EXPLORE THE MATERIAL —
(A) Say whether each statement below agrees with the text on unemployment fraud, answering yes or no and quoting the deciding words of that text. (i) The EDD received around 2.4 million claims in April 2020. (ii) The EDD approved almost 597,000 claims totaling $12.8 billion that might have been fraudulent. (iii) Under Kentucky's "auto-pay" program, claimants had to submit the information normally required to show eligibility.
(B) Carry on with the text on unemployment fraud, starting right after its last sentence.

READING TEXT —
Expansion of unemployment programs and the easing of some eligibility requirements under the CARES Act have led to increased fraud – especially identity theft. Some people who would not have normally been eligible to receive regular unemployment benefits became eligible for Pandemic Unemployment Assistance (PUA). In addition, U.S. Department of Labor rules allowed people to receive benefits prior to their filing claims.
In California, the Employment Development Department (EDD), which administers the state’s Unemployment Insurance (UI) program, reported that in February 2020 unemployment surged from 4.3% to 16.2%. The EDD received around 2.4 million claims in April 2020, about 13 times as many as it received in April 2019.
The California State Auditor found that the massive increase in claims may have made the EDD’s fraud detection efforts more difficult. While the EDD did stop approximately $12.8 billion in potentially fraudulent payments, it also approved almost 597,000 claims totaling $10.4 billion in payments that might have been fraudulent. The total approved claims represented about 10% of all processed unemployment claims. The State Auditor also found that, because of the overwhelming increase in claims, the EDD approved possibly fraudulent claims while legitimate claims weren’t processed.
Some of the EDD’s actions that allowed the fraudulent claims were:
- Allowing people to collect benefits even though they were using suspicious addresses – in one case more than 1,700 claims came from the same address. One person reported receiving 65 pieces of mail from EDD for at least 15 different people.
- Allowing claims under names of people in prison for approximately $810 million.
- Not being prepared to assist victims whose personal information had been used to file fraudulent claims.
Credit: California State Auditor
In Kentucky, the Kentucky State Auditor found similar challenges impacting unemployment claims. The number of unemployment claims in March 2020 alone was more than 162,000. Other issues in the unemployment insurance program identified by the Kentucky State Auditor:
- The Office of Unemployment Insurance (OUI) implemented an “auto-pay” program that paid UI benefits to claimants. Claimants did not have to submit information normally required to indicate eligibility for benefits, so while not all of these claims were necessarily improper, the environment for possible fraud increased.

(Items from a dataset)
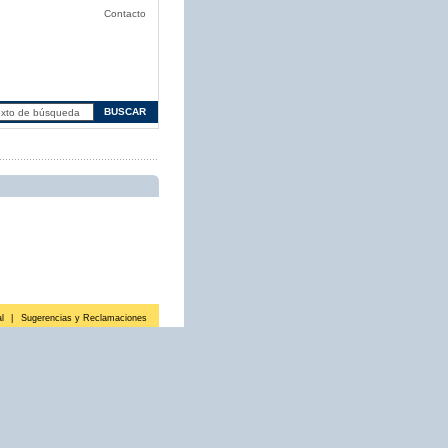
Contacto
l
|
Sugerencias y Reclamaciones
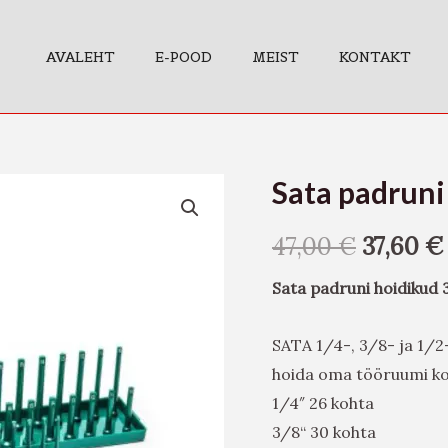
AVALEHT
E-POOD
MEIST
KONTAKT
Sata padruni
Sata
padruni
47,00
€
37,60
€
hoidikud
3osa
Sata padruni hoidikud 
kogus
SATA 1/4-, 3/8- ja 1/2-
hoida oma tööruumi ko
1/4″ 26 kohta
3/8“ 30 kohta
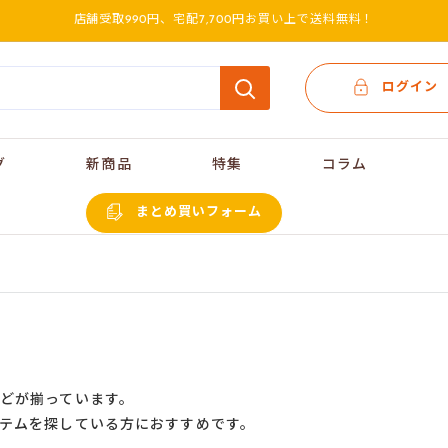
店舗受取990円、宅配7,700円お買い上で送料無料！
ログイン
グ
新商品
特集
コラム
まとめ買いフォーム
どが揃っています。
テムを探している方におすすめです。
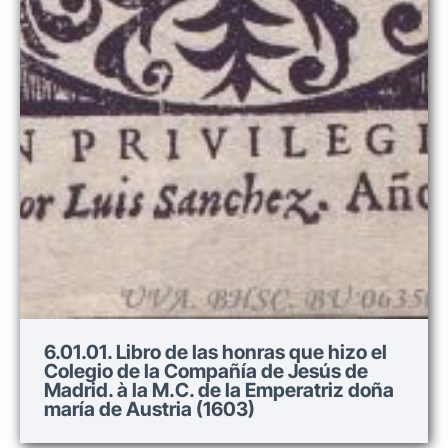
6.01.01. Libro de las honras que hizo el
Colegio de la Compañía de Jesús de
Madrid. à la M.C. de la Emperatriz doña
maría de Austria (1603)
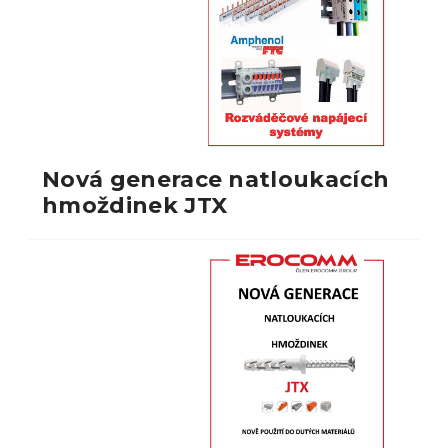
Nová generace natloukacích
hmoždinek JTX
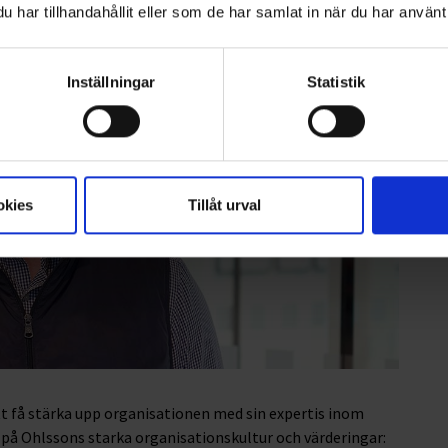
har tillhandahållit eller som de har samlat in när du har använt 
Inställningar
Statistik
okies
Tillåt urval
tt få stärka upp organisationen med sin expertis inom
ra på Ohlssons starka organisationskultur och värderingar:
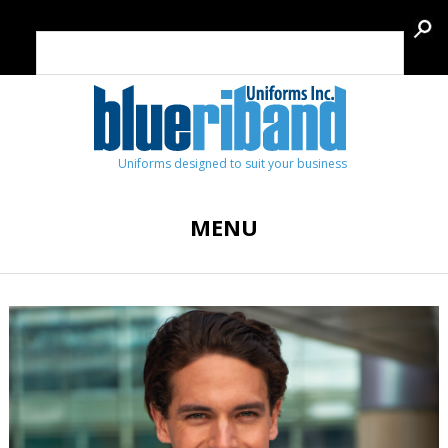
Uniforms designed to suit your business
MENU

OUTPUTS FOR THE TASKS —
(A)
(i) Yes: "The EDD received around 2.4 million claims in April 2020"
(ii) No: "approved almost 597,000 claims totaling $10.4 billion in payments that might have been fraudulent"
(iii) No: "Claimants did not have to submit information normally required to indicate eligibility for benefits"

(B)
- Due to the number of claims, many were not processed in a timely manner. As of October 2020, the claims backlog consisted of 80,000 unprocessed requests. Additionally, OUI had archived more than 400,000 emails to its UI assistance email account that remained unread as of November 9, 2020.
The U.S. Department of Labor has identified unemployment insurance fraud across the country. For example, in January 2021, California reported it paid at least 10 percent ($11 billion) of its UI benefits to fraudulent claims since the beginning of the pandemic and believes the amount could be as high as 27 percent ($29 billion). Other states have also reported instances of major fraud including New York ($1 billion), Washington ($600 million), Kansas ($600 million), and Maryland ($501 million).
The U.S. Department of Justice has established the National Unemployment Insurance Fraud Task Force to investigate unemployment insurance fraud schemes across the country. The Task Force has found that bad actors are stealing identities and using them to file fraudulent claims for UI benefits. If you have filed a lawful UI claim and received a notice that your claim was rejected because a claim was already received under your name, you could be a victim of identity theft.
If you believe you have been a victim of identity theft, you can file a report with your state unemployment benefits agency. Also, visit IdentityTheft.gov for more information on unemployment insurance fraud and report identity theft to the Federal Trade Commission. The Internal Revenue Service also has information for you on identity theft related to unemployment benefits.